A special needs trust is a trust that’s created to provide financial support to a person with special needs. This includes adults with developmental disabilities and children with physical or mental impairments. A trust can be established to benefit a person with a disability, but the beneficiary doesn’t need to have a disability. 

A special needs trust can also help you provide for a loved one without jeopardizing their need-based government benefits. An adult with autism or an elderly person with dementia can collect Medicaid or SSI to pay for their basic needs, while the trust can pay for supplemental needs such as equipment, in-home caregivers, rehabilitation, and other medical costs, as well as enriching activities such as entertainment, travel, camps, and classes. If money from the trust is used for food or shelter. However, it will be considered income, and the beneficiary could lose government benefits.

A special needs trust can provide financial help for people who need assistance with daily living expenses, such as transportation or housing. The money in a trust may also be used to pay for medical bills or other costs related to the beneficiary’s disability. Third-party trusts can be funded by anyone—parents, grandparents, siblings, or friends—and can be contributed to throughout the beneficiary’s lifetime.

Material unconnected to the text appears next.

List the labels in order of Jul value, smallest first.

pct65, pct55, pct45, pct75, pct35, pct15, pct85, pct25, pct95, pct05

The assets held in a special needs trust must be managed by someone other than the person who has been granted power of attorney. The person you name as trustee should be chosen very carefully as he or she will play an important role in caring for the family member with special needs. Most importantly, the trustee should be compassionate and willing to serve in the role. He or she should also be trustworthy, informed of what can be paid for out of the trust and what cannot, willing to work with legal and tax advisors to ensure the validity of the trust, and tuned into the needs and wants of the beneficiary.

Charitable Trusts

Charitable trusts are a popular estate planning tool that can help you provide for your heirs while supporting the community and its causes. They are like living trusts but have one primary distinction: they’re more flexible.

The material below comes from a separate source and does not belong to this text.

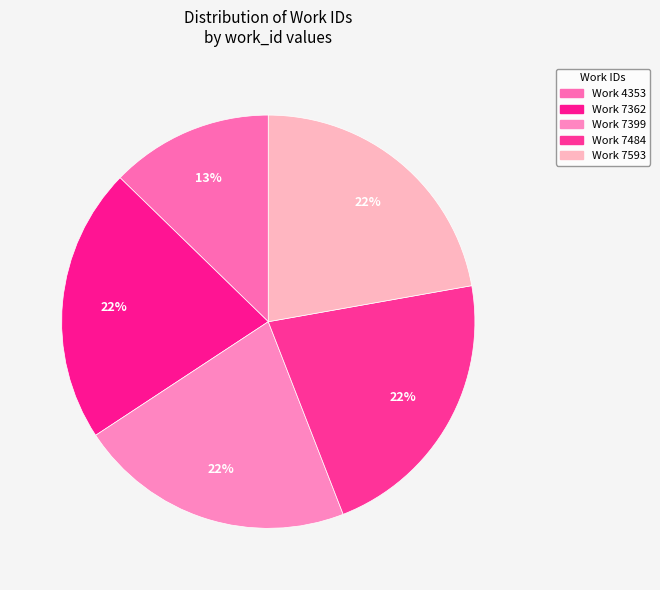

Is the sum of Work 7399 and Work 7484 greater than half?

No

A charitable trust is an organization formed to receive favorable federal tax treatment for a charitable purpose. In Texas, the process is easier than other states in forming a Texas Charitable Trust because we do not have a state income tax.

Unlike a living trust set up expressly to pass assets away during your lifetime, a charitable trust can be used to give assets of any size or type. If you have something valuable or unique that you’d like to leave behind for others, you can use a charitable trust as the vehicle for that gift – including real estate or other property. A charitable trust does not require a filing like an LLC, limited partnership, or corporation. However, the trust must keep orderly financial books and records and must file Form 1023, if it is to be exempt in Texas from federal income tax. This application must be filed within 15 months from the end of the month is which it was organized. A trust attorney in Celina will be able to assist you in setting up your Texas charitable trust. 

The key benefits to a charitable trust include income tax deductions, avoidance of capital gains taxation, annual income and a wish to support nonprofit organizations that are near and dear to your heart.

Your experienced trust attorney in Celina can work with you to achieve your charitable goals and build your family’s legacy.